I write to commend Bill Maxwell's erudite appraisal of the workings of the Rev. Henry Lyons at the recent Baptist Convention meeting in Denver. Very thought provoking.

This man of the cloth is indeed clever. Maxwell's description of him as a conjure man is apt. Another adjective to describe him is "pecksniffian." This word came into our dictionaries through the novel Martin Chuzzlewit by Charles Dickens. In it the character Seth Pecksniff was selfish and slick behind a display of seeming benevolence and good works.

On the lighter side maybe Lyons, if he saw any late-night, old W. C. Fields movies, was merely following the precepts of that old master when he, out of the corner of his mouth, said, "Never give a sucker an even break."
-- Ed Sempert, Spring Hill

The race factor

Re: Lyons plays the race card, but who dealt it? by Elijah Gosier, Sept. 10.

In the aftermath of the Denver Convention I could not believe that the Rev. Henry Lyons was absolved of his actions by thinking people. But, Elijah Gosier, has clarified the reason in crystal clear, believable language: That the majority of black people are going to defend their own, irrespective of the facts, if the accusations emanate from the perceived white majority. The previous egregious example was the first O. J. Simpson trial.

I agree that "slavery" ended 30 years ago, not 130. I believe that if whites do not do all they can to treat blacks fairly and if blacks do not do all they can to accept responsibility for their actions then each publicized episode will heat up the race issue.

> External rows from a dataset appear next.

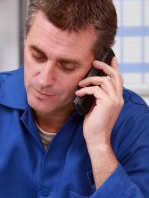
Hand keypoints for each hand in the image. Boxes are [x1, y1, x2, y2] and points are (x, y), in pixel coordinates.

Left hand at [75, 56, 122, 187]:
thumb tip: (91, 87)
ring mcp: (114, 100)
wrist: (96, 139)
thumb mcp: (97, 108)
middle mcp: (118, 98)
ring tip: (80, 84)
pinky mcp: (107, 103)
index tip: (111, 58)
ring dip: (90, 80)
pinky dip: (86, 89)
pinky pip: (96, 90)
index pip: (119, 80)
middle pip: (115, 75)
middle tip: (94, 62)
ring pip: (104, 81)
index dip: (115, 68)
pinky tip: (78, 92)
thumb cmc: (94, 126)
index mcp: (117, 99)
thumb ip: (98, 97)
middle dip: (104, 66)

I credit the Simpson and Lyons cases with substantially widening and worsening the racial gap in this country with harm done to both blacks and whites . . . but probably it will, in the long run, hurt blacks more.
-- John Christy Clement, Tierra Verde

Who gets in?

I wonder... If the Rev. Lyons and Mother Teresa showed up at the pearly gates late one night and St. Peter said there was only room for one more in heaven, which of God's workers would be admitted?